Vireo lost $1.9 million on revenue of $7.2 million in the second quarter. The company obtained a listing on a Canadian stock exchange in March. It has slid from about $4.75 to $1.55 per share. But trading is volatile in the legal-cannabis industry. On Thursday, it rose 15%.
In a telephone interview, Linton said he’s motivated to help Vireo achieve success for patients and shareholders.
“Vireo is based in science and it has hundreds of licenses,” Linton said. “They will see strategic advantage. I’m a huge fan of dumping money in things backed by science. And creating value. We want to put the ingredients together, validate and help people.
“And Kyle has integrity, intellect and energy. I like working. It’s not just about money.”

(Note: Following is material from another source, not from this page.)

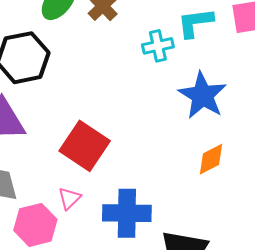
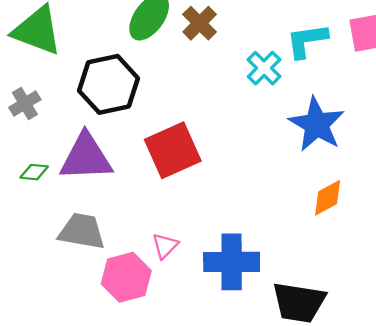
cyan cross: (158, 46) -> (264, 68), turned -32
red square: (85, 146) -> (173, 150), moved, turned 33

Linton will receive incentive-based compensation in the form of warrants to acquire up to 15 million subordinate voting shares.
In short, the warrants are priced so that Linton only makes money if the price goes up and he will only realize maximum value over time if the price reaches $5.86 per share and the value of the company hits $500 million.
“I don’t get anything of what they had,” Linton said. “If I don’t create more value, I see no compensation from the warrants. That creates 100% alignment in how we make this company bigger and better.”
Kingsley was an emergency-room physician in Shakopee nearly a decade ago when he first considered that “medical marijuana” might help patients more than the profligate alcohol and opioid use he witnessed every night.
Kingsley, who grew up in Harmony in southeastern Minnesota, served 10 years in the Minnesota National Guard as a combat medic to help pay for his medical education.